• _MATERIAL PROVIDED_:
----------

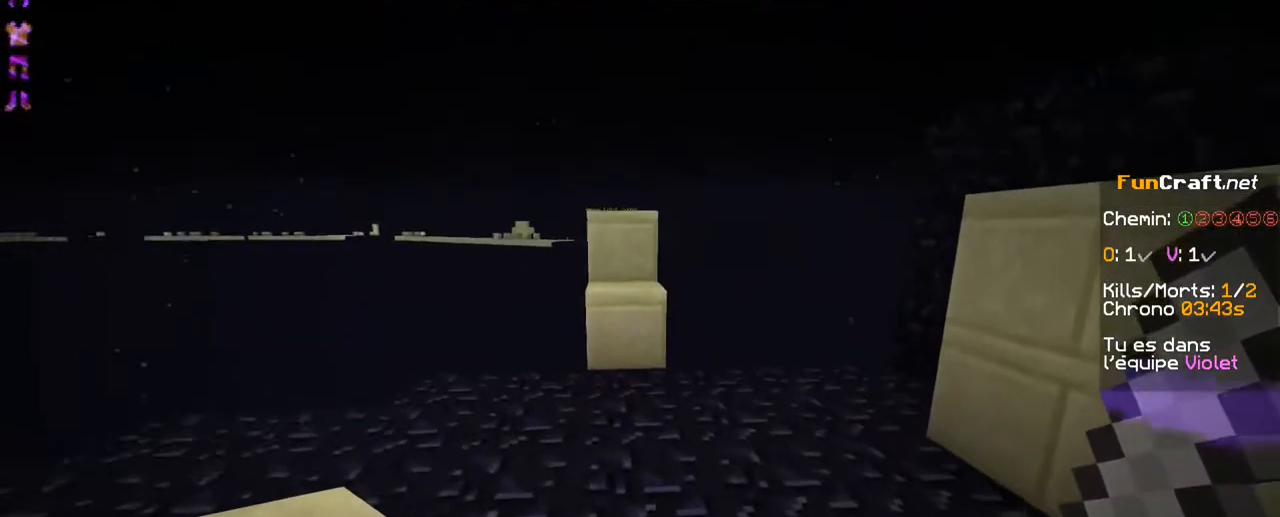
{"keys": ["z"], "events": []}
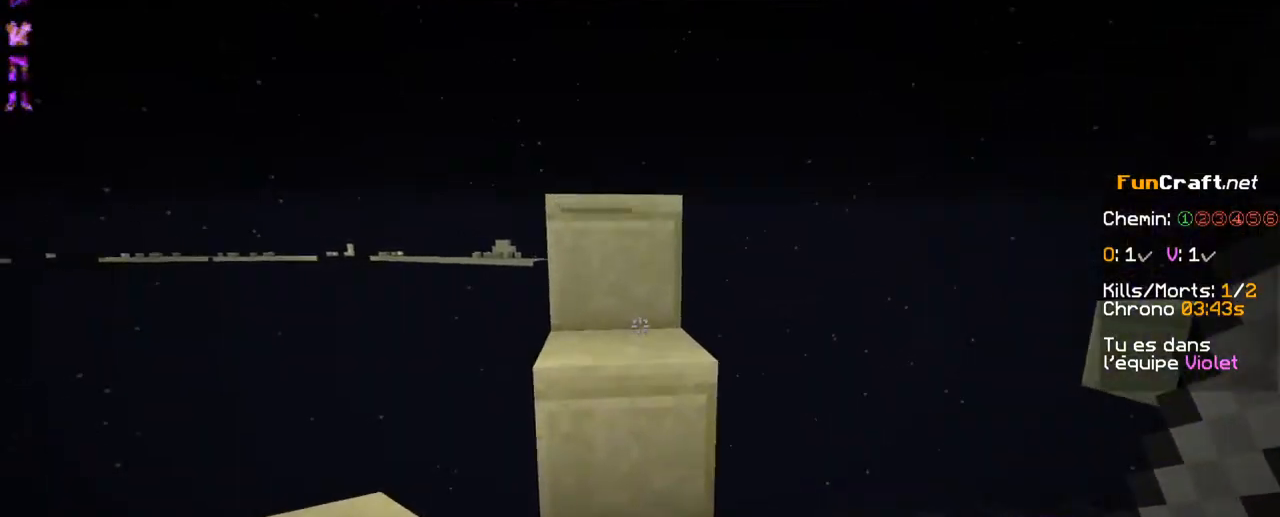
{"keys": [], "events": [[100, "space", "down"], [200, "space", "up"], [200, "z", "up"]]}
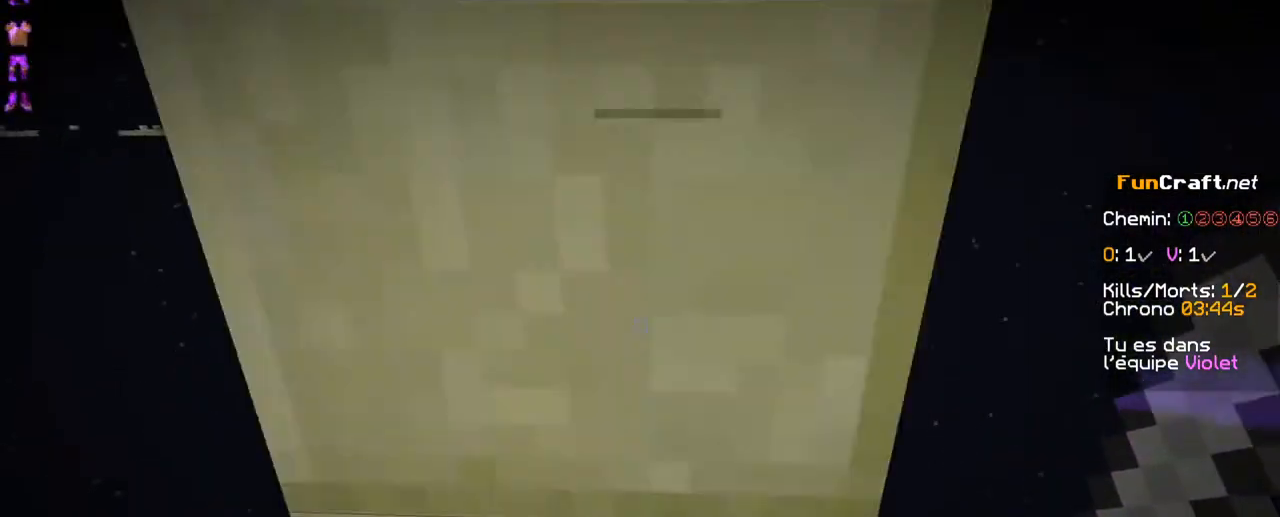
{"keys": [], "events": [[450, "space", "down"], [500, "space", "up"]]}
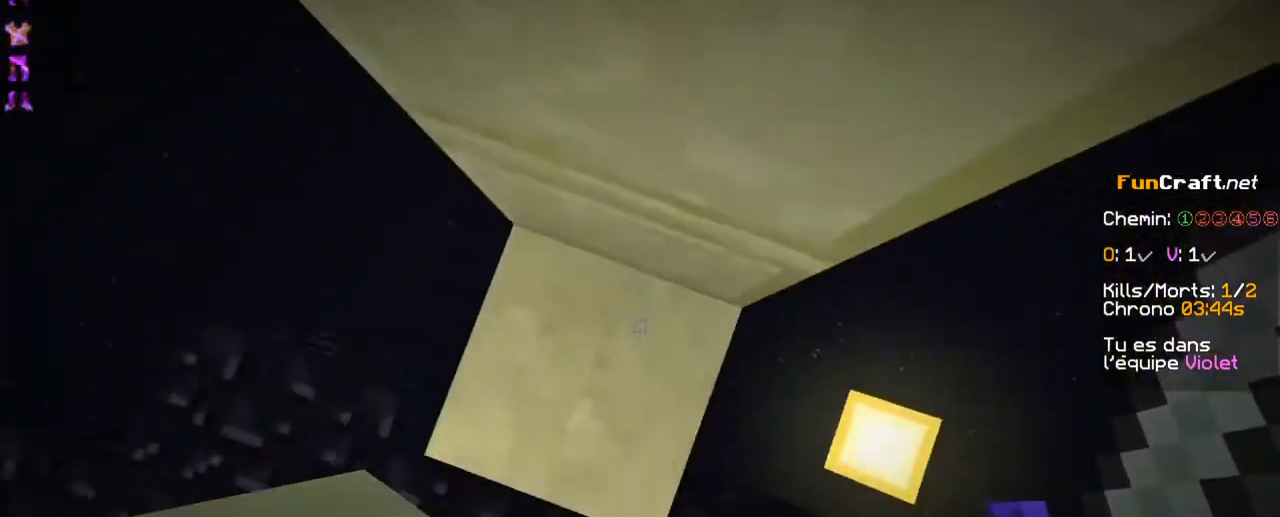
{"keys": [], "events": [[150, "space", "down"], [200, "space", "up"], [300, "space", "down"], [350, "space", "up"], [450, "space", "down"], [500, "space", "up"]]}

----------

• _TASK DIRECTIONS_:
Copy the whole of the material above exactly, and exclude every picture.

• _RESPONSE BOX_:
{"keys": ["z"], "events": []}
{"keys": [], "events": [[100, "space", "down"], [200, "space", "up"], [200, "z", "up"]]}
{"keys": [], "events": [[450, "space", "down"], [500, "space", "up"]]}
{"keys": [], "events": [[150, "space", "down"], [200, "space", "up"], [300, "space", "down"], [350, "space", "up"], [450, "space", "down"], [500, "space", "up"]]}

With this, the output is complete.